#### [SUPPLIED PASSAGE]
One of our loyal customers – Graham Todd from the Spaghetti Agency – has given us his story about the good, the bad and the ugly of how his company was formed, also offering some helpful advice along the way about branding and starting your own business. Take a read below, yeehaa!
How did you come up with your company name?
Jo and I met on Twitter way back when Twitter was cool and new (before it got overrun with spammers). Jo was working in a marketing agency as a proofreader and copywriter, and I was driving a van for a local wine merchant, and tweeting for them as I went.
During that time, I worked on a lot of community stuff thanks to all the noise I created on social media. Jo watched with interest, and gritted teeth. My spelling and grammar wasn’t (and still isn’t) great. Jo wanted to fix my spelling of ‘your and you’re’ and she took to Twitter to sort me out via some sarcasm and a large dose of mickey-taking.
From there we worked on community projects, organised networking, and ran social media training events for small businesses. Jo and I got to know each other and worked really well together, albeit remotely most of the time.
Life for both of us changed in 2013 when we both got divorced from our previous partners and found that actually, we kinda liked each other, too. We hadn’t realised it amongst all the blogs and tweets but the answer to both our futures was staring us in the face… we were just too busy looking at our phones.
We both left our day jobs and decided to do this thing officially. We moved in together, got a dog, and set up a business. That’s what everyone does after meeting on Twitter, right?!

#### [GIVEN DATA]

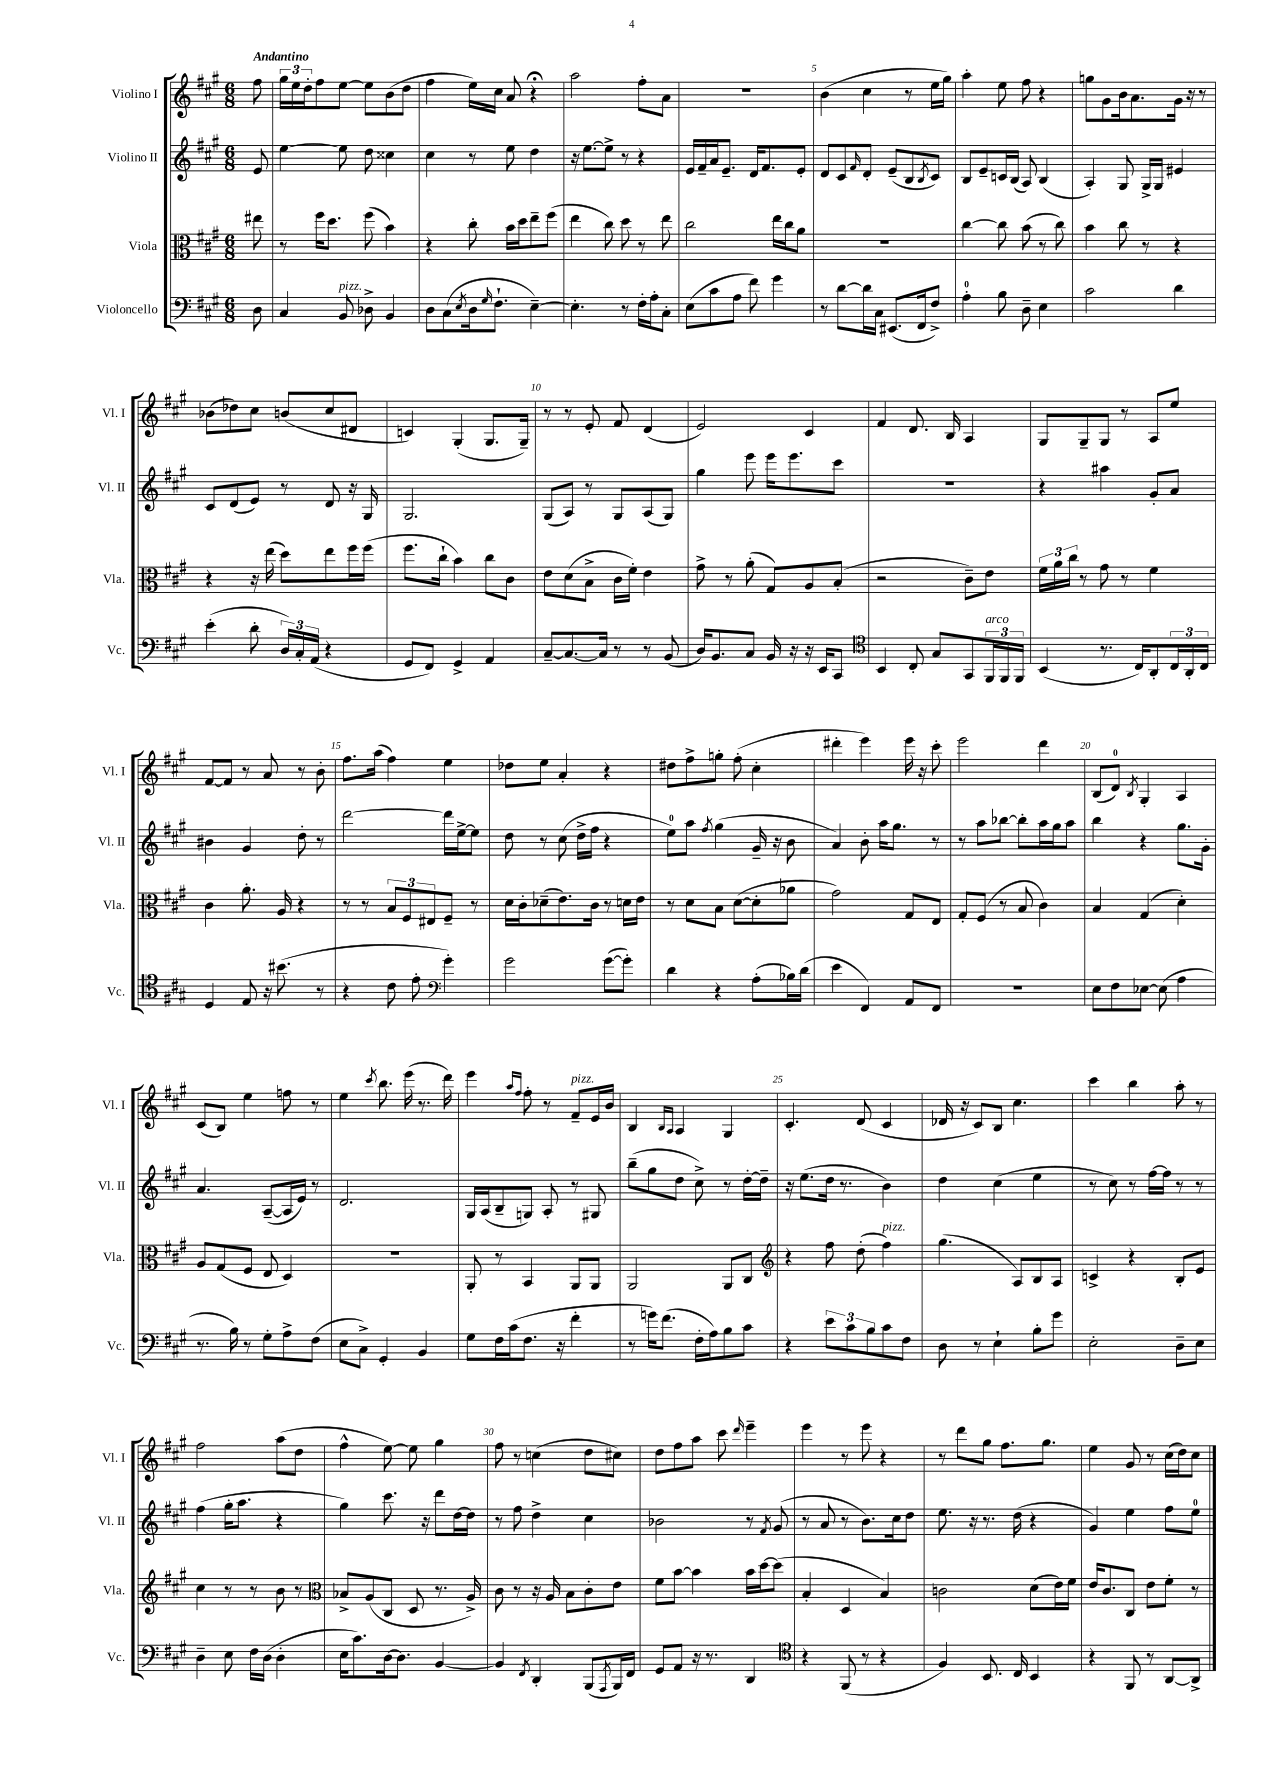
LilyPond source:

<<
\new StaffGroup <<
\new Staff = "s0" \with { instrumentName = "Violino I" shortInstrumentName = "Vl. I" } {
    \clef treble \key a \major \numericTimeSignature \time 6/8 \partial 8 \tempo "Andantino"
    fis''8 |
    \tuplet 3/2 { gis''16 e''16 d''16-. } fis''8 e''8~ e''8 b'8( d''8 |
    fis''4 e''16) cis''16 a'8 r4\fermata |
    a''2 fis''8-. a'8 |
    R2. |
    b'4( cis''4 r8 e''16 gis''16) |
    a''4-. e''8 fis''8 r4 |
    g''8 gis'8 b'16 a'8. gis'16 r16 r8 |
    bes'8( des''8) cis''8 b'8( cis''8 dis'8 |
    c'4) gis4-.( gis8. gis16--) |
    r8 r8 e'8-. fis'8 d'4( |
    e'2) cis'4 |
    fis'4 d'8. b16 a4 |
    gis8 gis8-- gis8 r8 a8 e''8 |
    fis'8~ fis'8 r8 a'8 r8 b'8-. |
    fis''8. a''16( fis''4) e''4 |
    des''8 e''8 a'4-. r4 |
    dis''8 fis''8-> g''8-. fis''8-.( cis''4-. |
    dis'''4-. e'''4) e'''16 r16 cis'''8-. |
    e'''2 d'''4 |
    b8( d'8-0) \acciaccatura { b8 } gis4-. a4 |
    cis'8( b8) e''4 f''8 r8 |
    e''4 \acciaccatura { cis'''8 } b''8. e'''16( r8. d'''16) |
    e'''4 \grace { a''16 fis''16 } fis''8-. r8 fis'8--^\markup { \italic "pizz." } e'16 b'16 |
    b4 \grace { b16 a16 } a4 gis4 |
    cis'4.-. d'8( cis'4 |
    des'16 r16 cis'8) b8 cis''4. |
    cis'''4 b''4 a''8-. r8 |
    fis''2 a''8( d''8 |
    fis''4-^ e''8~) e''8 gis''4 |
    fis''8 r8 c''4( d''8 cis''8) |
    d''8 fis''8 a''8 cis'''8 \grace { d'''16 } e'''4-- |
    e'''4 r8 e'''8 r4 |
    r8 d'''8 gis''8 fis''8. gis''8. |
    e''4 gis'8 r8 cis''16( d''16) cis''8 \bar "|." |
}
\new Staff = "s1" \with { instrumentName = "Violino II" shortInstrumentName = "Vl. II" } {
    \clef treble \key a \major \numericTimeSignature \time 6/8 \partial 8
    e'8 |
    e''4~ e''8 d''8 cisis''4 |
    cis''4 r8 e''8 d''4 |
    r16 e''8.~ e''8-> r8 r4 |
    e'16 fis'16-- a'16 e'8.-- d'16 fis'8. e'8-. |
    d'8 cis'8 \grace { fis'16 } d'8-. e'8--( b8 \acciaccatura { b8 } cis'8) |
    b8 e'8-- c'16 b16( a8) b4( |
    a4-.) gis8 gis16-> gis16 eis'4 |
    cis'8 d'8( e'8) r8 d'8 r16 gis16 |
    gis2. |
    gis8( a8) r8 gis8 a8( gis8) |
    gis''4 e'''8 e'''16 e'''8. cis'''8 |
    R2. |
    r4 ais''4 gis'8-. a'8 |
    bis'4 gis'4 d''8-. r8 |
    d'''2~ d'''16 e''16~-> e''8 |
    d''8 r8 cis''8( d''16-> fis''16 r4 |
    e''8-0) a''8 \acciaccatura { fis''8 } gis''4( gis'16-- r16 b'8 |
    a'4) b'8-. a''16 gis''8. r8 |
    r8 a''8 bes''8~ bes''8-. a''16 gis''16 a''8 |
    b''4 r4 gis''8. gis'16-. |
    a'4. a8~--( a16 e'16) r8 |
    d'2. |
    gis16 a16( b8-- g8) a8-. r8 gis8 |
    b''8--( gis''8 d''8 cis''8->) r8 d''16~-. d''16-- |
    r16 e''8.( d''16 r8. b'4) |
    d''4 cis''4( e''4 |
    r8 cis''8) r8 fis''16~ fis''16 r8 r8 |
    fis''4( gis''16-. a''8. r4 |
    gis''4) cis'''8. r16 d'''8 d''16~ d''16 |
    r8 fis''8 d''4-> cis''4 |
    bes'2 r8 \acciaccatura { fis'8 } gis'8( |
    r8 a'8 r8 b'8.) cis''16 d''8 |
    e''8. r16 r8. d''16( r4 |
    gis'4) e''4 fis''8 e''8-0 \bar "|." |
}
\new Staff = "s2" \with { instrumentName = "Viola" shortInstrumentName = "Vla." } {
    \clef alto \key a \major \numericTimeSignature \time 6/8 \partial 8
    eis''8 |
    r8 fis''16 d''8. fis''8( b'4) |
    r4 cis''8-. b'16 d''16 e''8-- fis''8( |
    e''4 cis''8) d''8 r8 e''8 |
    cis''2 e''16 cis''16 a'8 |
    R2. |
    cis''4~ cis''8 b'8( r8 cis''8) |
    b'4 cis''8 r8 r4 |
    r4 r16 e''16( d''8) e''8 fis''16 fis''16( |
    fis''8. cis''16-! b'4) cis''8 cis'8 |
    e'8 d'8( b8-> cis'16 fis'16-.) e'4 |
    gis'8-> r8 a'8-.( gis8) a8 b8-.( |
    r2 cis'8--) e'8 |
    \tuplet 3/2 { fis'16 a'16 cis''16 } r8 gis'8 r8 fis'4 |
    cis'4 a'8.-. a16 r4 |
    r8 r8 \tuplet 3/2 { b8 fis8 eis8 } fis8-- r8 |
    d'16 cis'16-. des'8--( e'8.) cis'16 r8 d'16 e'16 |
    r8 d'8 b8 d'8~( d'8-. aes'8 |
    gis'2) gis8 e8 |
    gis8-. fis8( r8 b8 cis'4) |
    b4 gis4( d'4-.) |
    a8 gis8( fis8 e8 d4) |
    R2. |
    a,8-. r8 b,4 a,8 a,8 |
    a,2 a,8 cis8 |
    \clef treble r4 fis''8 d''8-.( fis''4^\markup { \italic "pizz." }) |
    gis''4.( a8) b8 a8 |
    c'4-> r4 b8-. e'8 |
    cis''4 r8 r8 b'8 r8 |
    \clef alto bes8-> a8( cis8 d8 r8. a16->) |
    cis'8 r8 r16 a16 b8 cis'8-. e'8 |
    fis'8 b'8~ b'4 b'16 d''16~ d''8( |
    b4-. d4 b4) |
    c'2 d'8( e'16) fis'16 |
    e'16 cis'8. cis8 e'8 fis'8-. r8 \bar "|." |
}
\new Staff = "s3" \with { instrumentName = "Violoncello" shortInstrumentName = "Vc." } {
    \clef bass \key a \major \numericTimeSignature \time 6/8 \partial 8
    d8 |
    cis4 b,8^\markup { \italic "pizz." } des8-> b,4 |
    d8 cis8( \acciaccatura { e8 } d16 \grace { gis16 } fis8.-! e4~--) |
    e4.-. r8 fis16-. a16-. cis8-. |
    e8( cis'8 a8 fis'8) gis'4 |
    r8 d'8~ d'16 cis16 eis,8.( fis,16 fis8->) |
    a4-0-. b8 d8-- e4 |
    cis'2 d'4 |
    e'4-.( d'8-. \tuplet 3/2 { d16) cis16-. a,16( } r4 |
    gis,8 fis,8) gis,4-> a,4 |
    cis8~-- cis8.~ cis16 r8 r8 b,8( |
    d16) b,8. cis8 b,16 r16 r16 e,16 cis,8 |
    \clef tenor b,4 cis8-. gis8 gis,8 \tuplet 3/2 { fis,16^\markup { \italic "arco" } fis,16 fis,16 } |
    b,4( r8. cis16) a,8-. \tuplet 3/2 { cis16 a,16-. cis16 } |
    d4 e8 r16 bis'8.( r8 |
    r4 cis'8 e'8-. \clef bass gis'4-.) |
    gis'2 gis'8~( gis'8-.) |
    d'4 r4 a8-.( bes16) d'16( |
    e'4 fis,4) a,8 fis,8 |
    R2. |
    e8 fis8 ees8~ ees8( a4 |
    r8. b16) r8 gis8-. a8-> fis8( |
    e8 cis8->) gis,4-. b,4 |
    gis8 fis16 cis'16( fis8. r16 fis'4-. |
    r8 g'16) fis'8.( fis16-. a16) b8 cis'8 |
    r4 \tuplet 3/2 { e'8 cis'8 b8 } cis'8 fis8 |
    d8 r8 e4-! b8-. gis'8 |
    e2-. d8-- e8 |
    d4-- e8 fis16 d16( d4-. |
    e16 cis'8.) d16~ d8. b,4~ |
    b,4 \acciaccatura { fis,8 } d,4-. b,,8( \acciaccatura { a,,8 } b,,16) fis,16 |
    gis,8 a,8 r16 r8. d,4 |
    \clef tenor r4 fis,8( r8 r4 |
    fis4) b,8. cis16 b,4 |
    r4 fis,8 r8 a,8~ a,8-> \bar "|." |
}
>>
>>
\layout { \context { \Score \override BarNumber.break-visibility = ##(#f #t #t) barNumberVisibility = #(every-nth-bar-number-visible 5) } }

#### [WHAT TO WORK ON]
1. Please revise the Spaghetti Agency story between "One of our loyal" and "read below, yeehaa!", inclusive, replacing "advice" with "tips".
2. Pick up the Spaghetti Agency story after its final sentence and carry it forward.

#### [ANSWERS PER TASK]
1.
One of our loyal customers – Graham Todd from the Spaghetti Agency – has given us his story about the good, the bad and the ugly of how his company was formed, also offering some helpful tips along the way about branding and starting your own business. Take a read below, yeehaa!

2.
Jo had her own part-time proofreading business. It was called Jo’s Correctional Facility and we just ran with that, training and running social media for businesses with content and other stuff as we grew.
We sent out a weekly email called the Friday Digital Roundup. It’s light-hearted and a bit of fun – we share quirky content we find online as well as some tips and links to content we’ve created. It always had a Wild West feel to it.
When we approached our website and branding agency to get our website rebuilt from the ground up, they suggested re-branding. They said we needed to show everyone what we really did and incorporate something more in line with what we were about. The Wild West town of Spaghettiville was hand-drawn by a very talented lady in Peru and the logo and branding designed by the team at Edge of the Web in Warwick, as they built the new site.
The concept was created and all was ready to go until disaster stuck. The brand name we desperately wanted was taken, and by someone who almost did what we did. We chose to leave that name behind and continue building the site until the right name came along.
As the site was built we spent hours in the office coming up with phrases and words from the world of cowboys and westerns but nothing really fitted. We wanted a word everyone would get, but also a word that was so on-brand it would smack you in the face like a hoof from a horse when you got it.
One night, after no luck finding this word, I decided enough was enough and watched movie after movie on YouTube, looking for the elusive Wild West word. I got quite drunk on red wine and shut the laptop…
“I really need to stop watching Spaghetti Westerns,” I proclaimed. And there it was. Spaghetti Agency was born!
What struggles have you had as a start-up?
Setting up a business is not for the faint-hearted. It’s a dream until you do it and then it becomes a constant dream… As in, you never stop thinking about it. Running a business for us is 24/7 as we never really switch off.
In the early days we didn’t have anything formal in place but we had clients coming in so we just got on and started working for them. The systems and processes came along as we grew.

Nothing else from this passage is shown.